Aviva reported a 20% increase in group operating profit, reaching £1.77 billion in 2024, up from £1.47 billion in 2023. The insurer’s underlying Solvency II own funds generation (OFG) rose 18% to £1.5 billion, while cash remittances climbed 5% to £1.99 billion.

Amanda Blanc, Group Chief Executive Officer, said: “2024 was an excellent year, right across Aviva. We made clear strategic progress and delivered another set of very good numbers, with higher sales, higher operating profit and a higher dividend. Over the last four and a half years we have completely transformed Aviva, built a track record of consistently strong results, and returned £10 billion to shareholders.

“Our success is built on delivering excellent customer service. We now have 17 million customers in the UK – more than any other insurer – and with our diverse range of products across insurance, wealth, and retirement, we’re serving more customer needs, which is fuelling growth throughout the business. 

“The proposed acquisition of Direct Line is on track and is a clear opportunity to accelerate our capital-light growth, deliver brilliant service to millions more customers, and support the wider development of the UK economy.

Blanc added: “Aviva is in great shape. We have clear trading momentum which is generating strong and reliable growth. We have increased our dividend, again, and are committed to growing it further.
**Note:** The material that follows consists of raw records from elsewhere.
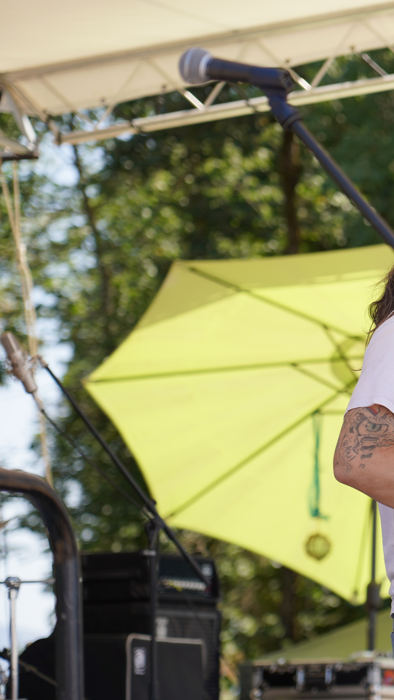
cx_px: 500
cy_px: 351
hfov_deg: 7.2
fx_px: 3083
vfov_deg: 13.0
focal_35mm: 166
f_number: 4.5
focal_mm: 105
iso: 100
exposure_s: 1/320
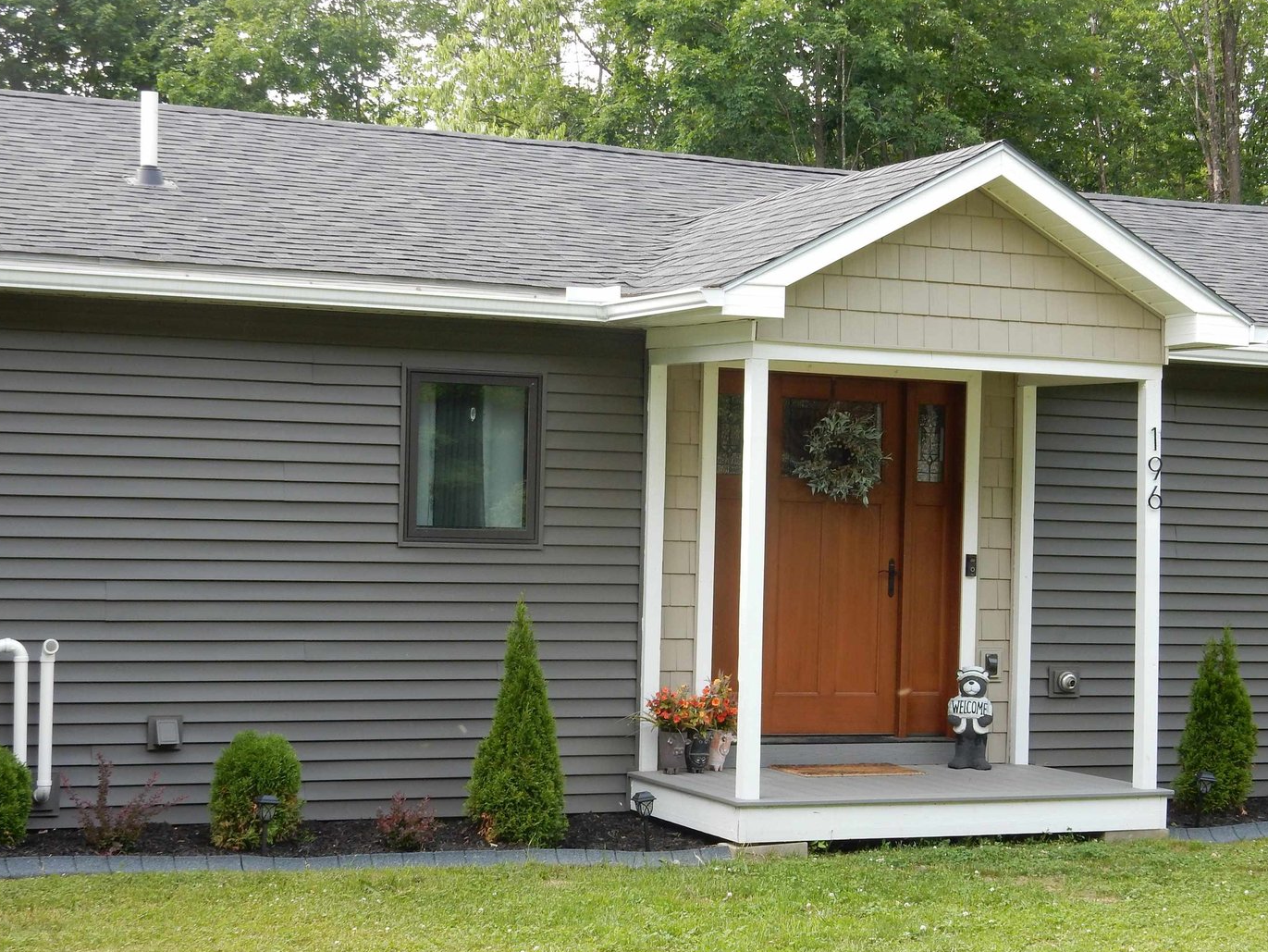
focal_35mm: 70
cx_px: 726
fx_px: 2565
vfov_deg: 21.0
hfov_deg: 27.7
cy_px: 475
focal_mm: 10.7
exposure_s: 1/125
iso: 125
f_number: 4.5
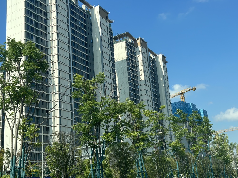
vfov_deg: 30.3
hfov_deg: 39.7
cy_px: 89
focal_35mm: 48
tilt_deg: +16.0
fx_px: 330
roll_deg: +4.7
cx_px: 119
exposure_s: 1/4184
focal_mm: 6.86
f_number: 1.78
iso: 100
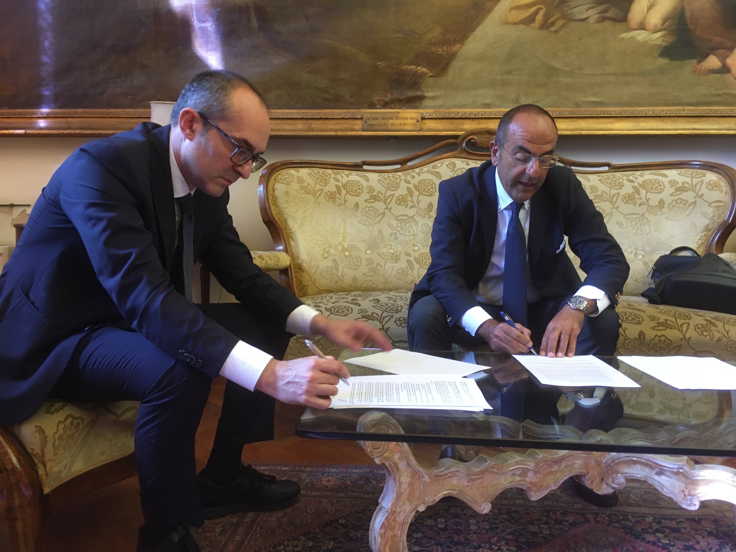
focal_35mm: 29
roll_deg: -0.6
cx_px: 368
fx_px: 617
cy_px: 276
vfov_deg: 48.2
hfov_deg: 61.7
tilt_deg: -4.9
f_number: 2.2
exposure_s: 1/33
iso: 200
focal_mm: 4.15
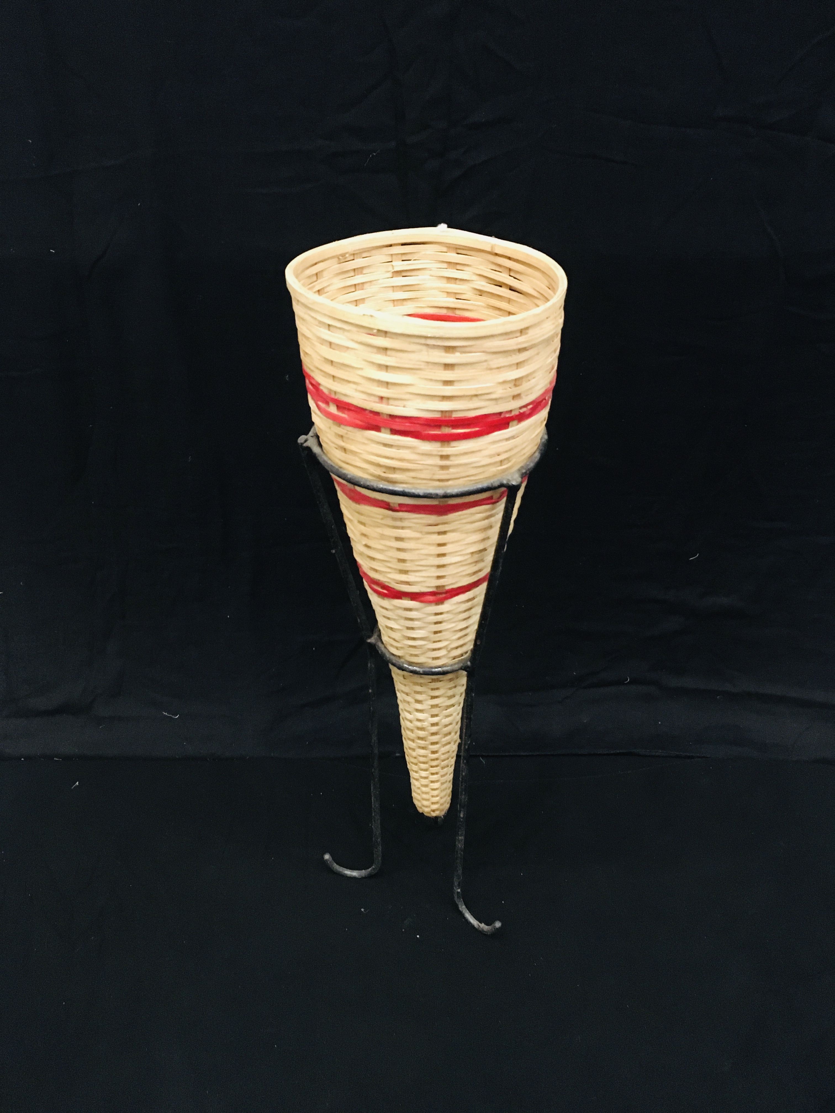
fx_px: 933
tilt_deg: -37.0
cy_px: 556
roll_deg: -0.1
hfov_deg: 48.2
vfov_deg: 61.7
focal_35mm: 29
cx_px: 418
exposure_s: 1/17
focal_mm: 4.15
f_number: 2.2
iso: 640
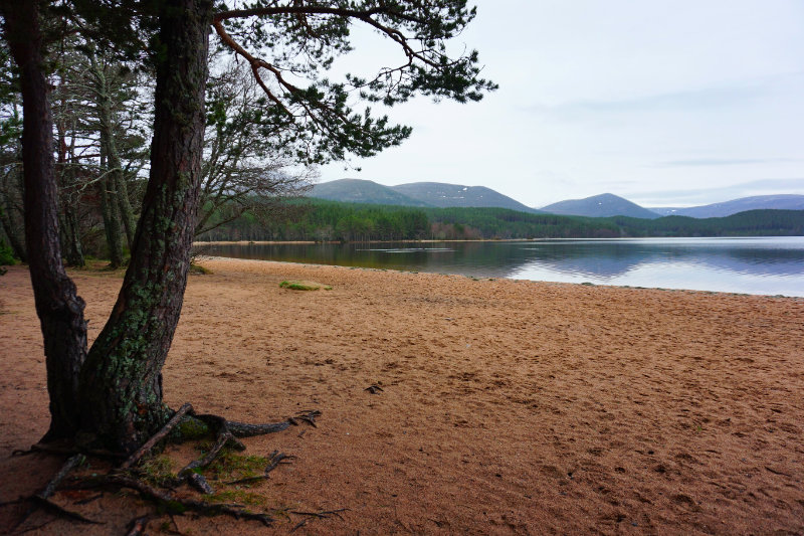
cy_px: 268
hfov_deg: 73.8
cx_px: 402
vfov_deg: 53.1
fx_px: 536
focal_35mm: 24
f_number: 4
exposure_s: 1/60
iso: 100
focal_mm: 16
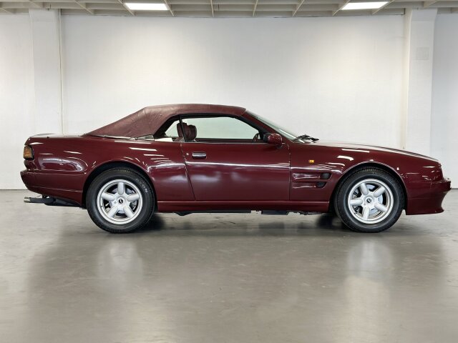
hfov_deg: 39.7
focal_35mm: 48
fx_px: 635
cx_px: 229
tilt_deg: -4.4
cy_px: 172
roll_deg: +0.3
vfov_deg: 30.3
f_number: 1.78
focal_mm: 6.86
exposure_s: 1/91
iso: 125
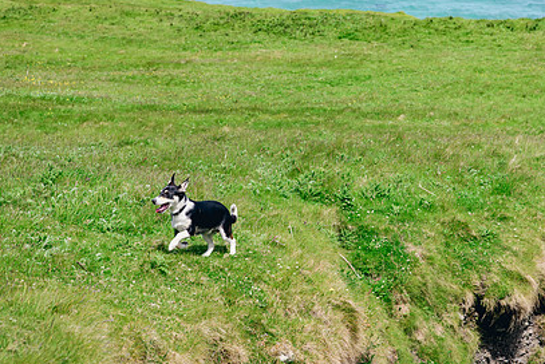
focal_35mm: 171
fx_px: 2591
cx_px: 359
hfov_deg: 12.0
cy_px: 137
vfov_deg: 8.0
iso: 500
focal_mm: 120
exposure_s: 1/640
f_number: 8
There is so much untapped potential for Aviva to go after and I have real confidence in our ability to unlock this. So I’m more excited about Aviva’s future than ever before, and I’m personally looking forward to delivering this next phase of progress.”

Key performance highlights include:

  • General insurance premiums: Up 14% to £12.2 billion.
  • Wealth net flows: Up 23% to £10.3 billion.
  • Retirement sales: Up 33% to £9.4 billion, fueled by record-breaking bulk purchase annuity sales of £7.8 billion.

Aviva’s Solvency II return on equity stood at 13.6%, while its IFRS return on equity climbed to 15.6%, compared to 12.7% in 2023.

The company also announced a 7% increase in its final dividend per share to 23.8p, bringing total dividends to 35.7p per share.

Aviva continues its shift toward capital-light businesses, with 56% of 2024 operating profit now derived from these areas. The insurer’s proposed acquisition of Direct Line is expected to enhance profitability further, with completion anticipated by mid-2025.